INSTRUCTIONS FOR THE TASK: Extract every line from the items below and reproduce each one without any alteration.

Stored data
================

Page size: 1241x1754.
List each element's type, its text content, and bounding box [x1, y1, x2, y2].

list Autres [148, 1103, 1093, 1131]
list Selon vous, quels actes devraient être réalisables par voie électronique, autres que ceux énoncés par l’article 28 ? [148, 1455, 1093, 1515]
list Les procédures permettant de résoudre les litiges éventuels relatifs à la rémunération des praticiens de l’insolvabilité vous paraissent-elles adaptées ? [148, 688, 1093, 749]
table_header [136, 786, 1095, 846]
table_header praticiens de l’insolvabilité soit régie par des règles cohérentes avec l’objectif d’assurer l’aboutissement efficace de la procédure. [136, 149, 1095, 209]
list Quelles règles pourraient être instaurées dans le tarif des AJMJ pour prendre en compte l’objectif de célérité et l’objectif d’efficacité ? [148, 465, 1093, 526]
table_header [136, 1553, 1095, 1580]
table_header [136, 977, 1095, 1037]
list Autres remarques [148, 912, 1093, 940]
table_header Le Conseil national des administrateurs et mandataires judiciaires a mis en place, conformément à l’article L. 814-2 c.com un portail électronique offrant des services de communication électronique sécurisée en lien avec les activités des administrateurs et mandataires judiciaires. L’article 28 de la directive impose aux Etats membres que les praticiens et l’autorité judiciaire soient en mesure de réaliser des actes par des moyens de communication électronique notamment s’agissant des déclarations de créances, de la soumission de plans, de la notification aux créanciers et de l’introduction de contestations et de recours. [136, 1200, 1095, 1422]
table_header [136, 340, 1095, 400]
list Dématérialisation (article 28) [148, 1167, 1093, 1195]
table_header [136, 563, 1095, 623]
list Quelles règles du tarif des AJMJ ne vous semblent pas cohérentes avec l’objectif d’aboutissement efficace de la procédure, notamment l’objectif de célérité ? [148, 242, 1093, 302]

================

EXPECTED ANSWER:
Page size: 1241x1754.
List each element's type, its text content, and bounding box [x1, y1, x2, y2].

list Autres [148, 1103, 1093, 1131]
list Selon vous, quels actes devraient être réalisables par voie électronique, autres que ceux énoncés par l’article 28 ? [148, 1455, 1093, 1515]
list Les procédures permettant de résoudre les litiges éventuels relatifs à la rémunération des praticiens de l’insolvabilité vous paraissent-elles adaptées ? [148, 688, 1093, 749]
table_header [136, 786, 1095, 846]
table_header praticiens de l’insolvabilité soit régie par des règles cohérentes avec l’objectif d’assurer l’aboutissement efficace de la procédure. [136, 149, 1095, 209]
list Quelles règles pourraient être instaurées dans le tarif des AJMJ pour prendre en compte l’objectif de célérité et l’objectif d’efficacité ? [148, 465, 1093, 526]
table_header [136, 1553, 1095, 1580]
table_header [136, 977, 1095, 1037]
list Autres remarques [148, 912, 1093, 940]
table_header Le Conseil national des administrateurs et mandataires judiciaires a mis en place, conformément à l’article L. 814-2 c.com un portail électronique offrant des services de communication électronique sécurisée en lien avec les activités des administrateurs et mandataires judiciaires. L’article 28 de la directive impose aux Etats membres que les praticiens et l’autorité judiciaire soient en mesure de réaliser des actes par des moyens de communication électronique notamment s’agissant des déclarations de créances, de la soumission de plans, de la notification aux créanciers et de l’introduction de contestations et de recours. [136, 1200, 1095, 1422]
table_header [136, 340, 1095, 400]
list Dématérialisation (article 28) [148, 1167, 1093, 1195]
table_header [136, 563, 1095, 623]
list Quelles règles du tarif des AJMJ ne vous semblent pas cohérentes avec l’objectif d’aboutissement efficace de la procédure, notamment l’objectif de célérité ? [148, 242, 1093, 302]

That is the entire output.